Monday, January 16, 2006

Can You Legitimately Manufacture Data You Need?

Aside from a few purely direct-response businesses like catalog retailing, there is no business today capable of completely and comprehensively measuring marketing effectiveness without some doubt. Even the soundest efforts require that significant assumptions be made to fill the gaps in the data or deal with the uncertainties of dynamic markets, such as:
  • How will competitors react if we do X?
  • Will distributors increase or decrease support?
  • What are commodity prices likely to do?

Decisions based on observable, validated data are usually the best ones. When you have the data, use it. If you’re lucky enough to have the right data in the right quantities for the question at hand, then let your analytical scientists drive and put your instincts in the passenger seat long enough to watch and learn.

But when you don’t have the data and you can’t buy it or develop a clear proxy for it from some other source, you still need to know how to make the decision. Sometimes, you might need to actually make the data. That probably sounds heretical to many of you who’ve invested a great deal of money and energy in beefing up your analytical capabilities. But where the analytics leave off and the questions linger, we succeed or fail by the quality of our guesses.

The one approach for developing data proxies we've used with good success is response modeling, a tool that can help you make better guesses by talking to people with the right experience.

Response modeling in its simplest terms, requires assembling a group of people in your organization whom you believe have the experience to make sound educated guesses on specific issues you want to track. The process involves walking the group through a series of structured question-and-answer sessions — essentially completing a response card — in which you ask each of them very specific questions that zero in on one or more areas of uncertainty.

You might ask a group to predict where a certain product is going to be 12 months from now, then ask them to break that prediction down on a month-by-month basis. Then you ask a series of questions designed to uncover the drivers of the outcome and the relationships between the variables. For example:

  • What would happen to sales if we doubled our advertising?

  • What would happen if we cut it in half?

  • What if we see one or two competitors flood our space with similar products?

  • Based on that situation, what would we see if we doubled our advertising spend? Cut it in half?
During the series of meetings, the group thrashes out the most likely scenarios and debates the answers to these structured questions and the assumptions underlying them. Consensus is NOT necessary. Just peer-reviewed perspectives. The responses then get entered into a computer model and are translated into a curve that expresses the range of variability of the uncertain element and its sensitivity to other variables.

Example: If every manager were asked about the likely effect on profits if advertising were increased by 25%, it would produce a spectrum of possible outcomes from “no effect” (or maybe even “modest decrease”) to “modest increase” to “significant increase.” Those outcomes could be plotted on a curve to show the range of expected outcomes.

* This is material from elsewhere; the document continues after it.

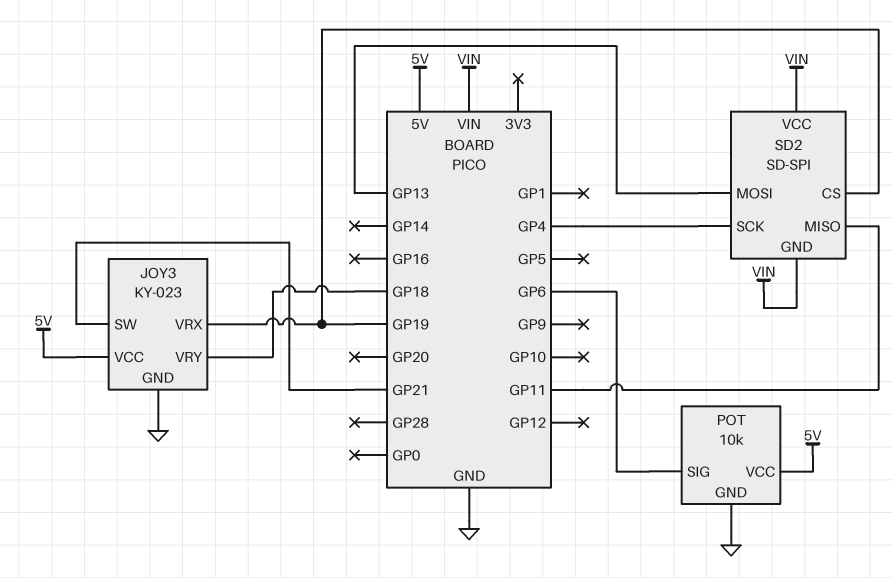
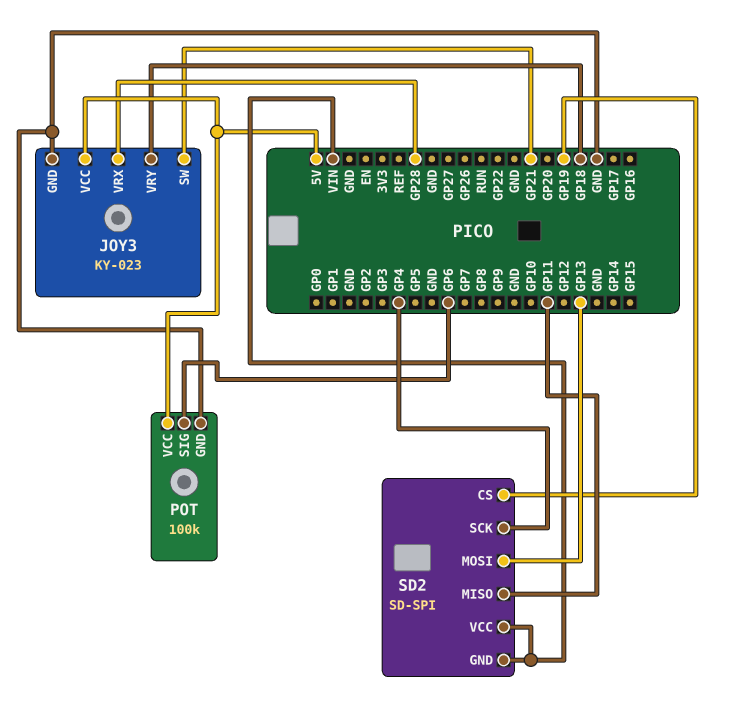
JOY3 pin VRX: GP19 -> GP28
POT: 10k -> 100k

Now if we asked for expectations for a 25% decrease, we could also plot those. And if we continued both up and down to 50%, 75%, and 100% increases, as well as 50%, 75%, and 100% decreases, we’d have a pretty clear set of predictions that we could statistically translate into a response model.

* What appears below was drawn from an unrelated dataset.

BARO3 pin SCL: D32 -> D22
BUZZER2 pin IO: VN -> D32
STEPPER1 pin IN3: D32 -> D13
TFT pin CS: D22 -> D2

If we wanted to get more complex, we could ask the same group to predict the outcome of simultaneously changing advertising spend and changing direct mail. Human beings with experience in the business will use their knowledge and intuition to develop individual best-guess outcomes. The matrix might look like this:

In other words, the collective perspectives of the brightest minds in the company, especially those that disagree on likely outcomes, create a universe of possible outcomes that can be represented by a mathematical algorithm that says for every change of x%+/- in ad spend, profits will change +/-y%.

The model you create represents the collective tribal wisdom on a particular issue that might otherwise be tough to turn into a metric because you don’t have the data. Response models are really nothing more than a highly structured way of helping a management team direct its experience into an aggregated best guess. This may seem unpredictable, but in reality it helps identify the subtle relationships between actions and outcomes while removing some of the risk of any single individual being wildly wrong.

Every manager can form an opinion on the likely result of a certain action or inaction solely on the basis of their experience. The cumulative experience base within a company is often the most powerful untapped data source. Harnessing those individual perspectives into a collective view often provides tremendous insight helpful in making hard decisions. Of course, this approach is vulnerable to bad guessing by the entire group (which would be the Achilles heel of the company anyway), or even to sabotage by those who have an axe to grind against a certain form of spending. But if your group is diverse enough, it’s not hard to minimize these risks and improve the quality of the outcome.